§ What to do
Copy out the data in full and exactly, passing over the pictures.

§ Information supplied
★ ★ ★ ★

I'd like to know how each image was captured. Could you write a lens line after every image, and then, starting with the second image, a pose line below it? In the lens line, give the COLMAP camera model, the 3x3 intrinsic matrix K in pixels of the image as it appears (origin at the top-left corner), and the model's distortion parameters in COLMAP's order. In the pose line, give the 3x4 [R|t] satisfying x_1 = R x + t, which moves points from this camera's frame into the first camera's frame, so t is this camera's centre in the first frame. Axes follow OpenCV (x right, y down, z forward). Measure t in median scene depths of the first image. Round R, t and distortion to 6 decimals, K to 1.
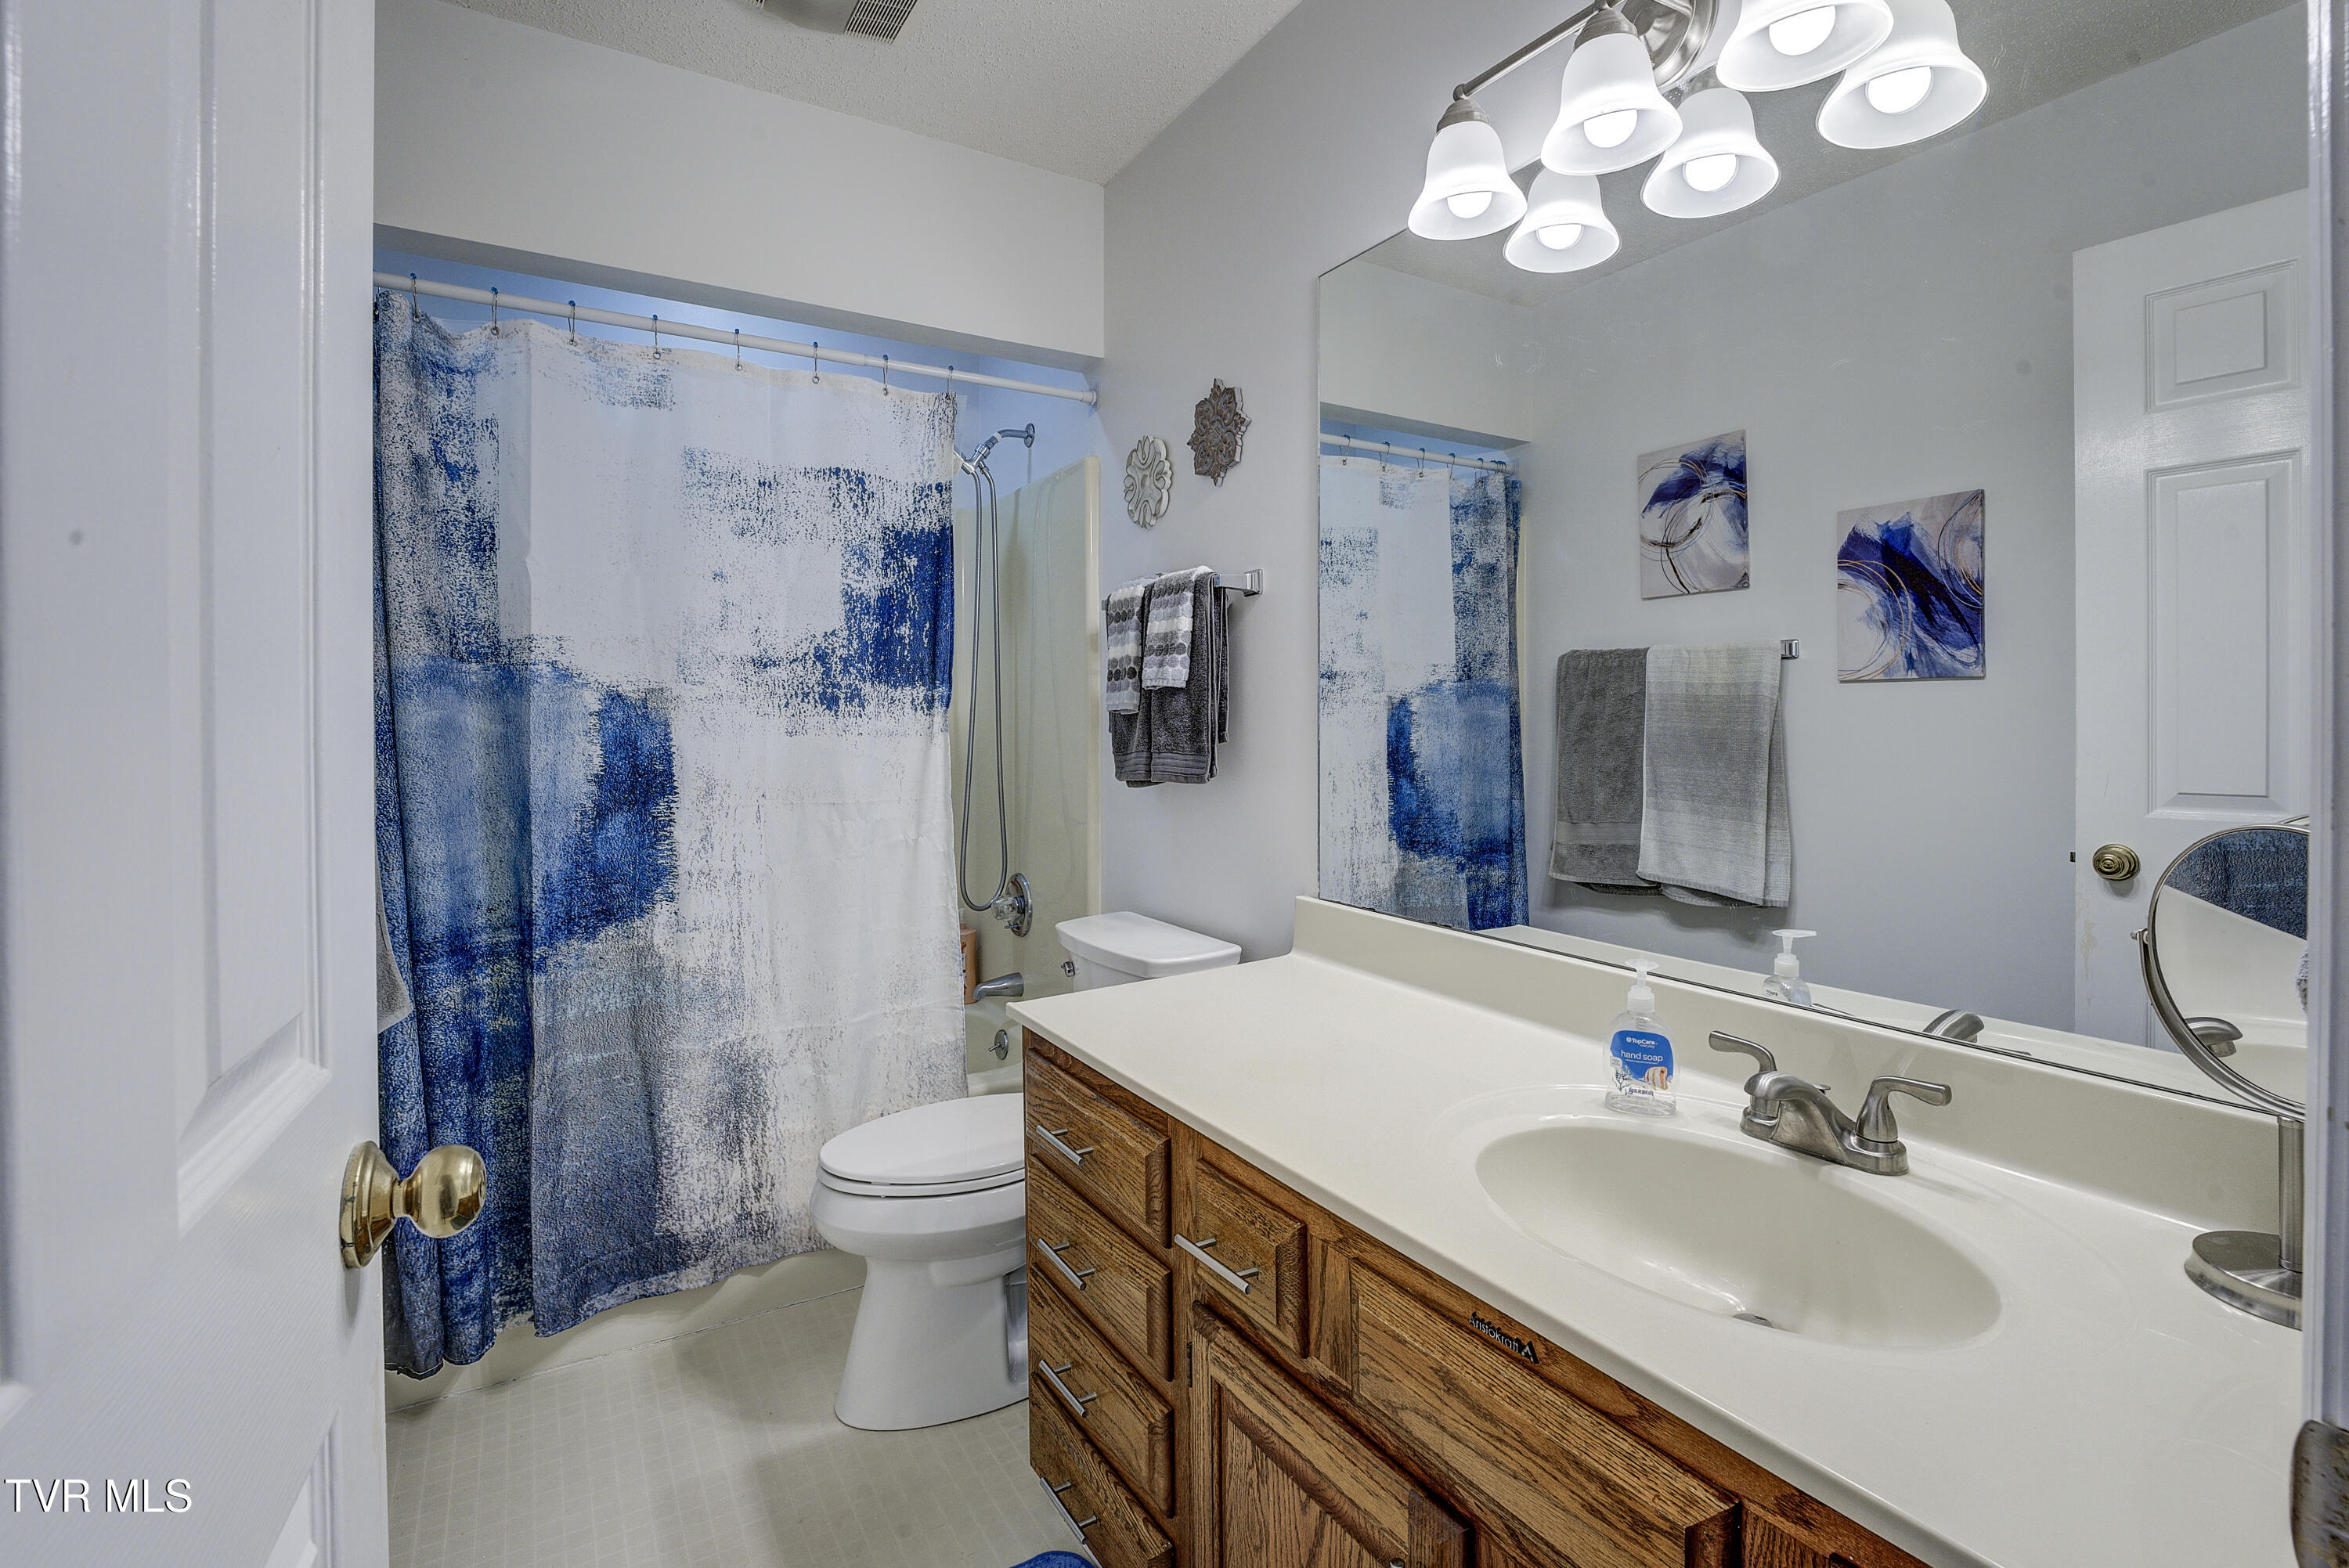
lens RADIAL K [[1109.3, 0, 1186.1], [0, 1109.3, 715.6], [0, 0, 1]] dist [-0.019060, -0.000204]
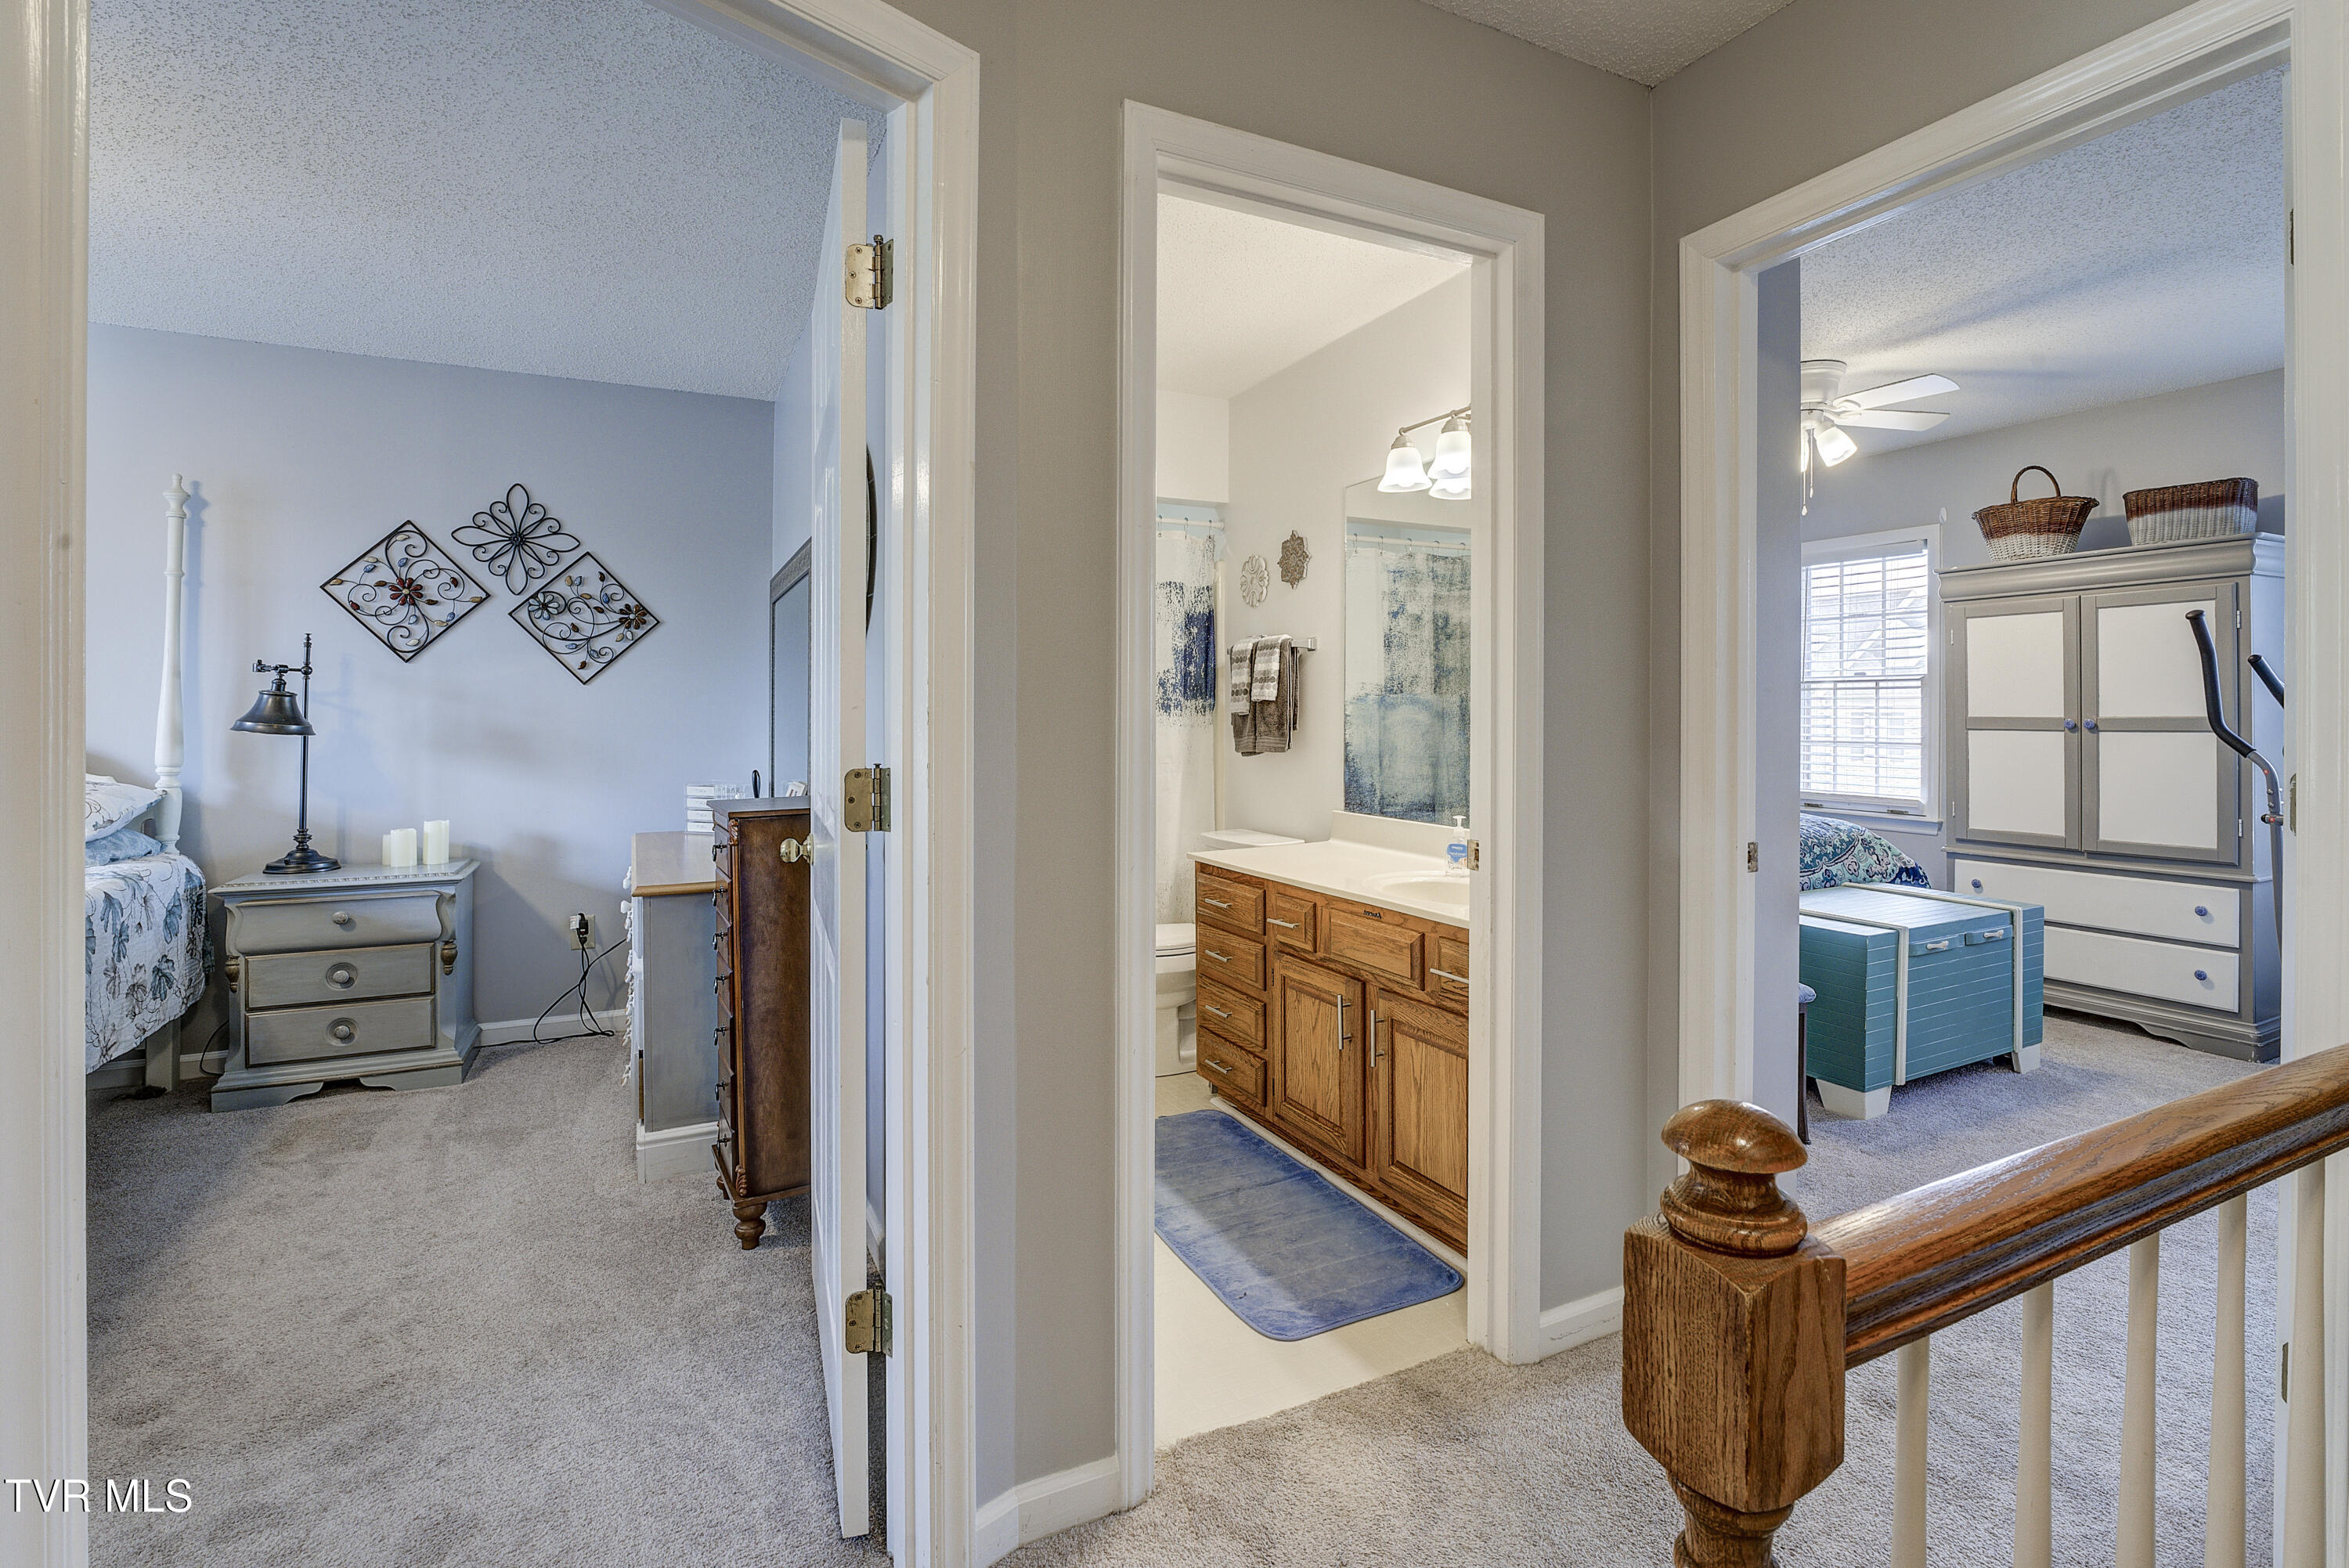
lens RADIAL K [[1109.3, 0, 1186.1], [0, 1109.3, 715.6], [0, 0, 1]] dist [-0.019060, -0.000204]
pose [[0.996287, 0.007427, -0.085777, 0.010295], [-0.007467, 0.999972, -0.000144, 0.001283], [0.085773, 0.000784, 0.996314, -0.848319]]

★ ★ ★ ★

§ Solution below
I'd like to know how each image was captured. Could you write a lens line after every image, and then, starting with the second image, a pose line below it? In the lens line, give the COLMAP camera model, the 3x3 intrinsic matrix K in pixels of the image as it appears (origin at the top-left corner), and the model's distortion parameters in COLMAP's order. In the pose line, give the 3x4 [R|t] satisfying x_1 = R x + t, which moves points from this camera's frame into the first camera's frame, so t is this camera's centre in the first frame. Axes follow OpenCV (x right, y down, z forward). Measure t in median scene depths of the first image. Round R, t and distortion to 6 decimals, K to 1.
lens RADIAL K [[1109.3, 0, 1186.1], [0, 1109.3, 715.6], [0, 0, 1]] dist [-0.019060, -0.000204]
lens RADIAL K [[1109.3, 0, 1186.1], [0, 1109.3, 715.6], [0, 0, 1]] dist [-0.019060, -0.000204]
pose [[0.996287, 0.007427, -0.085777, 0.010295], [-0.007467, 0.999972, -0.000144, 0.001283], [0.085773, 0.000784, 0.996314, -0.848319]]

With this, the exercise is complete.